TO-DO ITEM » Return the rows from the start up to and including the line with "برای تغییر سرنوشت...", copying each line unchanged.

RECORDS FOR THIS TASK »
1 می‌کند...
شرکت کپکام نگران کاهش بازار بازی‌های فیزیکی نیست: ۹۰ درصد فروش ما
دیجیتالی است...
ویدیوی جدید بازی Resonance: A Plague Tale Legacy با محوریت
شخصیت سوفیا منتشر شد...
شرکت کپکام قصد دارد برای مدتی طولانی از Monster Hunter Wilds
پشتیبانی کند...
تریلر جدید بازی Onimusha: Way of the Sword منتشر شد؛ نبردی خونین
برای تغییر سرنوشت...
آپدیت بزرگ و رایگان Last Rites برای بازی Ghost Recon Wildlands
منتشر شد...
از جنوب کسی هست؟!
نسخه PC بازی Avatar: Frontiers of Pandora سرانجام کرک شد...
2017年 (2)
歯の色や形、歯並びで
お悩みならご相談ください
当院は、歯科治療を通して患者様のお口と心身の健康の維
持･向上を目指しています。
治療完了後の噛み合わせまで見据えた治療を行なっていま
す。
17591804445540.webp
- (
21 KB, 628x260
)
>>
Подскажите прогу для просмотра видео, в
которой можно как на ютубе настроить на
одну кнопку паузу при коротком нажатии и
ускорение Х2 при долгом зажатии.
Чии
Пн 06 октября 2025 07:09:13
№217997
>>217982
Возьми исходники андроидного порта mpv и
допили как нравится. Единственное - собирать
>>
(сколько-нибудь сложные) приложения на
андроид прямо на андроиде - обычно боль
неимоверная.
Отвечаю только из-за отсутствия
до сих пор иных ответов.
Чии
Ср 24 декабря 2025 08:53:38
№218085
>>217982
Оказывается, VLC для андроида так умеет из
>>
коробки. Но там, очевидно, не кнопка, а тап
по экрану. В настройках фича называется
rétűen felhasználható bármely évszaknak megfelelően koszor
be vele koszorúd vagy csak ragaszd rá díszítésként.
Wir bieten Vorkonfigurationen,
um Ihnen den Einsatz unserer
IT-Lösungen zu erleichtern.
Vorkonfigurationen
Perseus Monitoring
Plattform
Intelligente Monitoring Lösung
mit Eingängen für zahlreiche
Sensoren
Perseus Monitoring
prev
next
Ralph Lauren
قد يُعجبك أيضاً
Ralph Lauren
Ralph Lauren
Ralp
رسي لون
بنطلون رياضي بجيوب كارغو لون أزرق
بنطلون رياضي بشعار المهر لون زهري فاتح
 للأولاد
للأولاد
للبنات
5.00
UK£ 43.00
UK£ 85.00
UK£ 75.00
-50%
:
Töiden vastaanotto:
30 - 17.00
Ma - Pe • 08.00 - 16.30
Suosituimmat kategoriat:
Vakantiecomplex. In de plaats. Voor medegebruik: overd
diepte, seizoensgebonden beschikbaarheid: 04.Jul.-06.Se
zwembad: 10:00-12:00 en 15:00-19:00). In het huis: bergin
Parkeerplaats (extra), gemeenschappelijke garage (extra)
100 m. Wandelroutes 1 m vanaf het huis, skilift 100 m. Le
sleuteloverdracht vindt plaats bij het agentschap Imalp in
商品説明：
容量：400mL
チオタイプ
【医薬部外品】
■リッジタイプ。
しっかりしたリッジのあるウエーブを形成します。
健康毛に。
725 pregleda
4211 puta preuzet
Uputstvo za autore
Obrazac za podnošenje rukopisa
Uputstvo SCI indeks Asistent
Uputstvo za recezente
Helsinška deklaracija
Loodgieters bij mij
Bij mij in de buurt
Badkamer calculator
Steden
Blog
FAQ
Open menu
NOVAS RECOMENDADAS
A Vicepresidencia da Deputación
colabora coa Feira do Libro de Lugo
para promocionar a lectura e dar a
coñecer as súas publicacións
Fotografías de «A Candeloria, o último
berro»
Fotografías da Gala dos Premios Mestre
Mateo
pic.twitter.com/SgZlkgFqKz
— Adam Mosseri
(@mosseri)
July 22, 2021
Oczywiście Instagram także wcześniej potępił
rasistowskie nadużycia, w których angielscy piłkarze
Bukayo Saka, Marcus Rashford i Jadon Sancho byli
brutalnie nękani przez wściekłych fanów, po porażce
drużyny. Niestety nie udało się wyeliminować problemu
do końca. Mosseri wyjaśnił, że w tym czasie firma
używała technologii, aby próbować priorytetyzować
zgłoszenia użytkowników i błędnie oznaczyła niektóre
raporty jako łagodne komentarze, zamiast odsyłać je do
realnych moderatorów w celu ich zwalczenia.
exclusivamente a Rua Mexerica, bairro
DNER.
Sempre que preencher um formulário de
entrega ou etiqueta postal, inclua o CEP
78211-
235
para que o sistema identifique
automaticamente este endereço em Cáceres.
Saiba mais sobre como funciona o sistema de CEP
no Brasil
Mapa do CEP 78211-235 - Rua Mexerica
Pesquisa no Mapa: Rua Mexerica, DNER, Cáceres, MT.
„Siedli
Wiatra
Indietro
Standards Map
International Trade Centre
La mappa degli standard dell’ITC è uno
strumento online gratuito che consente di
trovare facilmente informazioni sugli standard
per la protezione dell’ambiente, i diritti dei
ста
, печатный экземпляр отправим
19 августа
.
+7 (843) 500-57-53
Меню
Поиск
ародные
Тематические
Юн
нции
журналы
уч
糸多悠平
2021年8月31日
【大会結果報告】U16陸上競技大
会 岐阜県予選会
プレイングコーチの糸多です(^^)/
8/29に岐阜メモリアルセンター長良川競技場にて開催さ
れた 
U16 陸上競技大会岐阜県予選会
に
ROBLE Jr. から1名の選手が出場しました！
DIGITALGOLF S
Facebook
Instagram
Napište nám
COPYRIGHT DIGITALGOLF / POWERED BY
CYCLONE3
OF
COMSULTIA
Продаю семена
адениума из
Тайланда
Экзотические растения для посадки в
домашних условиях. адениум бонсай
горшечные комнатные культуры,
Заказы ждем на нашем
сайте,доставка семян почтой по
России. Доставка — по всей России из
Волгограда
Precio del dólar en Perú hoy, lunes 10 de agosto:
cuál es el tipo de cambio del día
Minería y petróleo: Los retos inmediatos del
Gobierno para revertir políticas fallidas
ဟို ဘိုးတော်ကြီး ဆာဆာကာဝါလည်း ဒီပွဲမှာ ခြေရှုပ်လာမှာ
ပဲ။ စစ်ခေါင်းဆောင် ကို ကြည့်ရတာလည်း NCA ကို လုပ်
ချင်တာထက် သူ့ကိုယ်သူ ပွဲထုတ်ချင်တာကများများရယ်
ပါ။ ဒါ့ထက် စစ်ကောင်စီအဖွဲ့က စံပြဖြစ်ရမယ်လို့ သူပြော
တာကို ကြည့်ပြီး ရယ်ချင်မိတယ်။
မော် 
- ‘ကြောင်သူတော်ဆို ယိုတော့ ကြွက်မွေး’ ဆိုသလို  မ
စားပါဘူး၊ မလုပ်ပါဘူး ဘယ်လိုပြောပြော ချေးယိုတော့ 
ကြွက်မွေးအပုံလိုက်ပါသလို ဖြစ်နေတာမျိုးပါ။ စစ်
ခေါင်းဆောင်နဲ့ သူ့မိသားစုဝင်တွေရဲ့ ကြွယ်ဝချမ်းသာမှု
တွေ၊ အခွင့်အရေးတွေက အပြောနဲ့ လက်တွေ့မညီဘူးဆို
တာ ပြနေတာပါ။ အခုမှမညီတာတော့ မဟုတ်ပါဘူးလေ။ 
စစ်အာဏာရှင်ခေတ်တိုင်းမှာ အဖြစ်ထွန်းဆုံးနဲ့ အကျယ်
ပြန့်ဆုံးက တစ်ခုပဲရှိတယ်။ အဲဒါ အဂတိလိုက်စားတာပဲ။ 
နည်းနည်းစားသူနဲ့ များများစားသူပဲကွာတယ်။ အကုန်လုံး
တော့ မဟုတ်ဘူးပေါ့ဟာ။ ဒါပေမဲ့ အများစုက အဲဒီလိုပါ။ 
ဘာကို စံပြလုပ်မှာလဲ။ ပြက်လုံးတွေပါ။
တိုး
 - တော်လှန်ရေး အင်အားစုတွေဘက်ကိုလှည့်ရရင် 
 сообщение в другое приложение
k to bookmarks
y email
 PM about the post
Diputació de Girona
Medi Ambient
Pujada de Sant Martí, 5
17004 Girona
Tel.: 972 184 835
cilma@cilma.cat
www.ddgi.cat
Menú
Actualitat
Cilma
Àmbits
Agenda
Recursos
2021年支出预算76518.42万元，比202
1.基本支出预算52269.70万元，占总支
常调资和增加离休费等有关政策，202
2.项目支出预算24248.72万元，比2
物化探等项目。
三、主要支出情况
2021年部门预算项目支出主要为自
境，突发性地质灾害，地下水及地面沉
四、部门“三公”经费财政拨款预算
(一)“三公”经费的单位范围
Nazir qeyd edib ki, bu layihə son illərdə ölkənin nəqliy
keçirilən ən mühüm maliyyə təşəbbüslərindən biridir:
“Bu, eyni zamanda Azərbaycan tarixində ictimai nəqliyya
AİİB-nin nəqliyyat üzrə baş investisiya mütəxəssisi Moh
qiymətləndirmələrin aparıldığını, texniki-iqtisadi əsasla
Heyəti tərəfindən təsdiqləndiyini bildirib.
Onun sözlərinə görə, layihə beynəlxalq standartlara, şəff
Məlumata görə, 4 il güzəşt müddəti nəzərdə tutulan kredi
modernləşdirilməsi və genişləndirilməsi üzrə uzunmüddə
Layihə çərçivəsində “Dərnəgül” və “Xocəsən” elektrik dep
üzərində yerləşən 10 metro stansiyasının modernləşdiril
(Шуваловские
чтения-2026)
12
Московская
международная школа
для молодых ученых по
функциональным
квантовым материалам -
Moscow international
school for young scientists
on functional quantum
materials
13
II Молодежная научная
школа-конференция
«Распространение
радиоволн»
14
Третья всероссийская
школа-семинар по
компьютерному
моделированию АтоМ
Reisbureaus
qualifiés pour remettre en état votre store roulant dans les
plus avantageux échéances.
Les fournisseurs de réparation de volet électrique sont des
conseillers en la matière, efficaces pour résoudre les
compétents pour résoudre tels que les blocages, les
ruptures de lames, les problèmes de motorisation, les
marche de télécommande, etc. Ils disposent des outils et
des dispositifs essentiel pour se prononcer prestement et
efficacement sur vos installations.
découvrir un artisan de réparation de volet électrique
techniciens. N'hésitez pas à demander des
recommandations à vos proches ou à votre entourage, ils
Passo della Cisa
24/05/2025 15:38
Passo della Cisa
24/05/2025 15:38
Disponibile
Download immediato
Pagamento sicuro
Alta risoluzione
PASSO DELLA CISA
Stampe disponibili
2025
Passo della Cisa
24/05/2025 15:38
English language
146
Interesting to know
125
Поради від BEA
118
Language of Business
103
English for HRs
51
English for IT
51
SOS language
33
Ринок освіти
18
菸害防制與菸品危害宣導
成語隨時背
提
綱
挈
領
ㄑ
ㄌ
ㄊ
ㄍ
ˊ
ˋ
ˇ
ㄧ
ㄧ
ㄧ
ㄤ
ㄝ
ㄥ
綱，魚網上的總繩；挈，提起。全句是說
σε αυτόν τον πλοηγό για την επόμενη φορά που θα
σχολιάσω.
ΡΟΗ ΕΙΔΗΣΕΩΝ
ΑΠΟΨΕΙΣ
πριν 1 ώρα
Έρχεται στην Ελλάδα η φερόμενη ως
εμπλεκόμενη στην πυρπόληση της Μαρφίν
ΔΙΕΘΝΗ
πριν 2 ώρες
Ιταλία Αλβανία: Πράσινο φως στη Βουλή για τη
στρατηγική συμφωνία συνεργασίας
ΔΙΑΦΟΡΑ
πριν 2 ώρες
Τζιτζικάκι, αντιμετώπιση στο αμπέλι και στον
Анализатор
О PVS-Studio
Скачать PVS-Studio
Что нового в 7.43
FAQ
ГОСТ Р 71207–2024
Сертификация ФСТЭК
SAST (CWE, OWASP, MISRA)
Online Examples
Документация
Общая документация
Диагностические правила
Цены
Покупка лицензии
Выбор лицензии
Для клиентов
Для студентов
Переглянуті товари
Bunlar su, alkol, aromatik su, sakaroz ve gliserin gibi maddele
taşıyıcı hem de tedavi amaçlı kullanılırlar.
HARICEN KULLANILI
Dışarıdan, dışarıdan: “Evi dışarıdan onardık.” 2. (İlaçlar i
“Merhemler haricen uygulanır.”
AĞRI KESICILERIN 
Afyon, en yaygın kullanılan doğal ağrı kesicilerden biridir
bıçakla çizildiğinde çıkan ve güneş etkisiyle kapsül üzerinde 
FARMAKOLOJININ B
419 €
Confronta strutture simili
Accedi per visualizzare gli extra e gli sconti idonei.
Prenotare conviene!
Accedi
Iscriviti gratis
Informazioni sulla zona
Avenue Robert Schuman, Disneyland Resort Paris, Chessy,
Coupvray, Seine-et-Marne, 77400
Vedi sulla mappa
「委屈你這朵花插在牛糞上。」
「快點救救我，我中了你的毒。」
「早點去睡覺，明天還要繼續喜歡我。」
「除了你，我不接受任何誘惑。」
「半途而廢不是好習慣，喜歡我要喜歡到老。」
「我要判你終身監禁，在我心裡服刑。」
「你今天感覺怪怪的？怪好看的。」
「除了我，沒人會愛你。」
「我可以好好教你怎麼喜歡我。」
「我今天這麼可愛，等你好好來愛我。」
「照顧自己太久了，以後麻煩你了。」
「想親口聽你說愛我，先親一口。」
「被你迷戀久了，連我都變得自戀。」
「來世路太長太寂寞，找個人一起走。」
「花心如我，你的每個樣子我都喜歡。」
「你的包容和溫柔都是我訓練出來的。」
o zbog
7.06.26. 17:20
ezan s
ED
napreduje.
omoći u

EXPECTED OUTPUT »
1 می‌کند...
شرکت کپکام نگران کاهش بازار بازی‌های فیزیکی نیست: ۹۰ درصد فروش ما
دیجیتالی است...
ویدیوی جدید بازی Resonance: A Plague Tale Legacy با محوریت
شخصیت سوفیا منتشر شد...
شرکت کپکام قصد دارد برای مدتی طولانی از Monster Hunter Wilds
پشتیبانی کند...
تریلر جدید بازی Onimusha: Way of the Sword منتشر شد؛ نبردی خونین
برای تغییر سرنوشت...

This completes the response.